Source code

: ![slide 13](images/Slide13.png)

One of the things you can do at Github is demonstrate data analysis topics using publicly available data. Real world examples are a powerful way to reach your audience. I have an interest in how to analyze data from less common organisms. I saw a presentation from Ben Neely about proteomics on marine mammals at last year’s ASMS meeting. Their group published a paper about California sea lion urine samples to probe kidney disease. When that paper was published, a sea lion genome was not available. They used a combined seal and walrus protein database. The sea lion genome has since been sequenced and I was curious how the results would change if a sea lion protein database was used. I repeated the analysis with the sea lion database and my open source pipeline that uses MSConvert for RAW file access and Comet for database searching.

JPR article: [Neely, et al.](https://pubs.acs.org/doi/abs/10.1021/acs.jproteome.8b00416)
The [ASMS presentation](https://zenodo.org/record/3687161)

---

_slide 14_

**WHAT IS NEEDED:** Nothing but the lines from the one holding "JPR article: [Neely, et" through the end of the listing above should appear, each exactly as given.

**WORKED SOLUTION:**
JPR article: [Neely, et al.](https://pubs.acs.org/doi/abs/10.1021/acs.jproteome.8b00416)
The [ASMS presentation](https://zenodo.org/record/3687161)

---

_slide 14_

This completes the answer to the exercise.